Transcribe each entry below exactly. Pictures do not go in the copy.

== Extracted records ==
========================

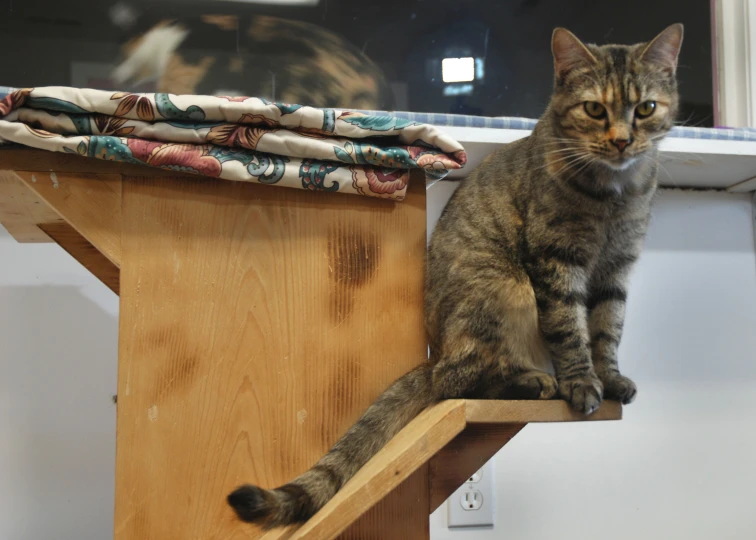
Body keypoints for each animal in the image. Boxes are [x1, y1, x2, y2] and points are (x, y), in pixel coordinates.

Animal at [227, 24, 684, 528]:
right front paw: (582, 383)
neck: (614, 194)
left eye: (646, 108)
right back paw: (532, 382)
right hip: (505, 288)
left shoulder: (616, 268)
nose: (622, 140)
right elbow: (570, 330)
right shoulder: (555, 261)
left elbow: (607, 329)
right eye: (595, 109)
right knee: (457, 381)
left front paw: (610, 377)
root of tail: (435, 353)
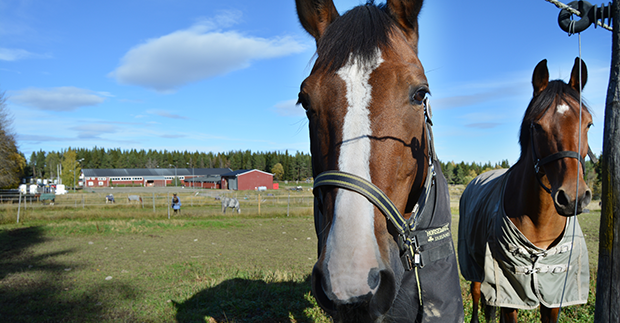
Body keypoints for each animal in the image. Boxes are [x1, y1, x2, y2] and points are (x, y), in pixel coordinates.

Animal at [458, 58, 592, 323]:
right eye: (537, 126)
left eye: (589, 123)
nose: (573, 197)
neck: (541, 222)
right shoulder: (510, 290)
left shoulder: (554, 295)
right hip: (475, 265)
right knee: (478, 295)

========================

== Answer space ==
Body keypoints for each animal in the image. Boxes are [x1, y1, x2, y2] and points are (x, y), in pixel coordinates.

Animal at [227, 24, 684, 528]:
right front paw: (582, 383)
neck: (614, 194)
left eye: (646, 108)
right back paw: (532, 382)
right hip: (505, 288)
left shoulder: (616, 268)
nose: (622, 140)
right elbow: (570, 330)
right shoulder: (555, 261)
left elbow: (607, 329)
right eye: (595, 109)
right knee: (457, 381)
left front paw: (610, 377)
root of tail: (435, 353)
Body keypoints for each animal in the image. Boxes are [x1, y1, x2, y2] and points are (x, y), in pixel coordinates.

Animal at [458, 58, 592, 323]:
right eye: (537, 126)
left eye: (589, 123)
nose: (573, 197)
neck: (541, 222)
right shoulder: (510, 290)
left shoulder: (554, 295)
right hip: (475, 265)
right knee: (478, 295)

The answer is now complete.